-- Text follows --
5 Data evaluation and computation of load sharing

The recorded strain data of all five sensors is used to calculate the load share of the double-helical planetary test gearbox. In a first step the raw data is filtered to exclude data transmission errors of the telemetry. The zero-torque offset value, derived from the tests under no-load condition, is used to correct the time data of each sensor channel and eliminate the influence of the assembly process of the carrier. Subsequently the results of the planet pin calibration are applied to calculate the planet pin tangential forces FP,n(t) based on the measured tangential strain εP,n(t) for each planet n according to Eq. 1, where m denotes the gradient of the linear regression.

$$F_{P,n}(t)=m\cdot \varepsilon _{P,n}(t)$$
(1)
-- Text concluded --
-- Given material follows --
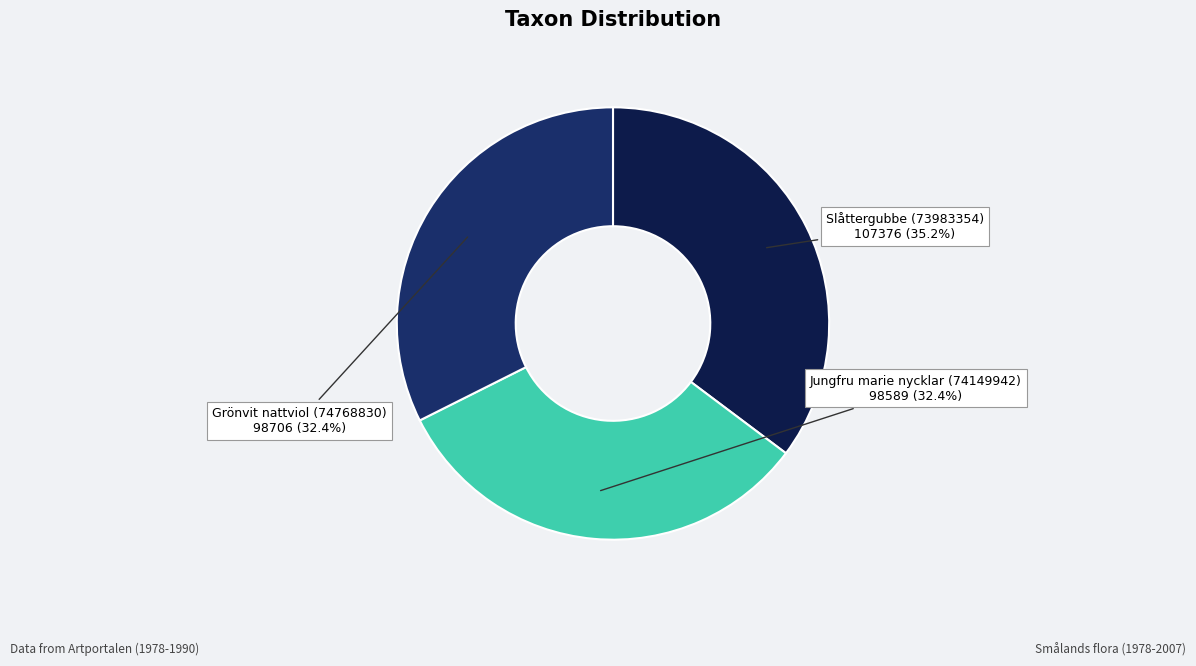

Which slice is the largest?

Slåttergubbe (73983354)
-- Given material concluded --
Assignment: Pick up the passage on computing load sharing in the double-helical planetary test gearbox after its final line and write the next part.

The answer:
The forces FP,n(t) are summed up to find the total pin force such that the percentage represented by a gauge of this total force value represents the load carried by that planet n. Mathematically, the mesh load factor Kγ,n(t) of the n-th planet is defined as

$$K_{\gamma ,n}\left(t\right)=\frac{F_{P,n}\left(t\right)}{\sum _{i=1}^{N}F_{P,i}\left(t\right)}$$
(2)

The average value of Kγ,n(t) over the test time of 90 s is chosen to represent the mean portion of load carried by planet n. Fig. 6 displays a 0.125 s segment of a load share test at 4000 rpm input speed and 10000 Nm load. It includes the planet pin calibration based forces for all five planets (normalized to the overall maximum planet pin force) as well as the carrier angular position. Due to the high sampling rate of 30 kHz the impact of the gear mesh is also clearly visible. The planet pin forces fluctuate about 1.5 kN during a carrier rotation as a resulting combination of manufacturing deviations, the gear mesh and system dynamics. This peak-to-peak band (see Fig. 6) is used to define the range of load share variation and characterize the influence of the dynamic system behaviour of the gear set.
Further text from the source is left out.